In the midst of these discussions, the RCP staged its Conference on the International Situation in New York. At this conference the RCP formed a bloc with a whole array of revisionists, centrists and Trotskyites. The political thrust of this bloc was to conciliate with Soviet social-imperialism, prettify imperialism and revisionism and attack China, the Marxist-Leninist movement internationally and the October League.

Not only was the political line of this conference utterly bankrupt, but RCP frantically tried to back it up with the tactics of organizing cheering squads, silencing speakers from the floor and physically attacking at least three people who opposed their line.

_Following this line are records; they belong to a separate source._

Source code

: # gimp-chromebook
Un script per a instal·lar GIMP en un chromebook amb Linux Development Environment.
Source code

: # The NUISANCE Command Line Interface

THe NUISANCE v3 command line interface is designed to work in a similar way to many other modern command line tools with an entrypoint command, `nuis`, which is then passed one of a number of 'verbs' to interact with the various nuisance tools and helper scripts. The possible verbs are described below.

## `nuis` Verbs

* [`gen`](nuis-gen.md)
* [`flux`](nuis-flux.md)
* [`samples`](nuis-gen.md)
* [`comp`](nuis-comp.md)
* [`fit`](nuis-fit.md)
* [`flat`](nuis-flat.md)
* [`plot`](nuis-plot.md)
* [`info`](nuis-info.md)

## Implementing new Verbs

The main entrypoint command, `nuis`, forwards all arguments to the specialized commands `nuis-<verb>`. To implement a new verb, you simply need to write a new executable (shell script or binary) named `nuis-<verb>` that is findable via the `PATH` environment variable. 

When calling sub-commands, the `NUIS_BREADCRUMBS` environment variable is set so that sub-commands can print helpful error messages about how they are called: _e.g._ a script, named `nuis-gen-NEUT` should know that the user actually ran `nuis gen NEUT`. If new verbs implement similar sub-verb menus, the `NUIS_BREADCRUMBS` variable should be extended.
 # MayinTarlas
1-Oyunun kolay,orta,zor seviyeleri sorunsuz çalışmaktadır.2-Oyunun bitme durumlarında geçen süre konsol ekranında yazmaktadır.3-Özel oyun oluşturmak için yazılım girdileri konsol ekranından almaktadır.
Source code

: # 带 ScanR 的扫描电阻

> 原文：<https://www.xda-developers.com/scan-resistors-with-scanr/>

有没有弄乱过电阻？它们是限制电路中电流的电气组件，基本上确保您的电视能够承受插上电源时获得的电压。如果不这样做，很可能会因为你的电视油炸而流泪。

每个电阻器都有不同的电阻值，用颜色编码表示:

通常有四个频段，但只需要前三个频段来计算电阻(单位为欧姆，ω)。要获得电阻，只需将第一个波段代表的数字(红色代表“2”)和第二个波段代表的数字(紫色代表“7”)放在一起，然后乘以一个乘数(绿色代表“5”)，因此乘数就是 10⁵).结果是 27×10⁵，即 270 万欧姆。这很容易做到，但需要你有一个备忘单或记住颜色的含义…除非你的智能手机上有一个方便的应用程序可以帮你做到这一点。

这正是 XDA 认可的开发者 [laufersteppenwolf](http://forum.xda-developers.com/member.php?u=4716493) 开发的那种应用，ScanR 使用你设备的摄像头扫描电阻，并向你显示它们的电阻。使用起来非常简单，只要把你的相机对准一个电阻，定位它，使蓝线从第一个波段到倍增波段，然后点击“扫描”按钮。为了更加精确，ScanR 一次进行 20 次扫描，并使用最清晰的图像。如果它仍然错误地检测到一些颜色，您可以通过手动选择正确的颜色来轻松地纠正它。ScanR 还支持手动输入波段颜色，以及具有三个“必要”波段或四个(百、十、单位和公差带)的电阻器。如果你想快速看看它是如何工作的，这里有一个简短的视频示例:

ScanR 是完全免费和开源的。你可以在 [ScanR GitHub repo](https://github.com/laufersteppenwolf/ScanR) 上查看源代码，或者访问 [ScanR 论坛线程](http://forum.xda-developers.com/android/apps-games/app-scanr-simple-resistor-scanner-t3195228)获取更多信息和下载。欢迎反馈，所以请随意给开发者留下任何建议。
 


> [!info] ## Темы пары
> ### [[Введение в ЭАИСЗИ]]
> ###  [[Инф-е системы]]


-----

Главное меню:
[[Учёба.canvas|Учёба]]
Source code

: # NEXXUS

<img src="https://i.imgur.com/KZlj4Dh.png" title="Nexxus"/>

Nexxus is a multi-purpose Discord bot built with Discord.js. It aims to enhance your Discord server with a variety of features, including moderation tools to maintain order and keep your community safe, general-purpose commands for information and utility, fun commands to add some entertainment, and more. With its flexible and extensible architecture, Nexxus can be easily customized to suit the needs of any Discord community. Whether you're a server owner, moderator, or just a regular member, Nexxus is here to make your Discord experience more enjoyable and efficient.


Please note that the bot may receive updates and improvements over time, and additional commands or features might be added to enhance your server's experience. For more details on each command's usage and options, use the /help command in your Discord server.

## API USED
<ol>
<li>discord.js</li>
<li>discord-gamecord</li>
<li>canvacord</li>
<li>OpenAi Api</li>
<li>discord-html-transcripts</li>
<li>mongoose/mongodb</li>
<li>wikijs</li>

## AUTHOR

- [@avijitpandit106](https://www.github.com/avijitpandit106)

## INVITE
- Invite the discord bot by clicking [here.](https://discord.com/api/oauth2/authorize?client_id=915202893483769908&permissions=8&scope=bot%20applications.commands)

Having witnessed this display, we felt that an open public debate with the RCP at this time would only become a haven for opportunists and provocateurs.

To add to these reservations we had about the debate, the RCP tried to structure the ground rules to facilitate the promotion of their opportunist line. They demanded that we agree “not to mention China or the struggle against the ’gang of four.’” They were hoping to cover up their revisionist opposition to China, the Chinese Communist Party and its new chairman Hua Kuo-feng.

What kind of “principled ideological struggle” can take place where communists are forbidden to even mention the danger of capitalist restoration in socialist China posed by the ’gang,’ the significance of Chairman Mao’s concept of the three worlds, or the Chinese Communist Party’s line on the two superpowers and the Soviet Union as the main source of war?

Taking all these factors into consideration, the OL proposed a different format for the debate. We suggested leadership-to-leadership discussions to try to struggle out differences, coupled with an exchange of polemics around different points on the international situation to be published in each other’s press. This way people all over the country could read and study the discussion free from the theatrics of a meeting like the RCP conference in New York.

But the RCP refused this reasonable proposal. Now they are peddling the lie that the “OL refuses to debate.” In fact, it is the RCP which refuses to carry out a debate in a way that helps to develop clarity and unity, insisting instead on a debate based on demagogy and provocateur tactics to promote their opportunist line and attack Marxism-Leninism.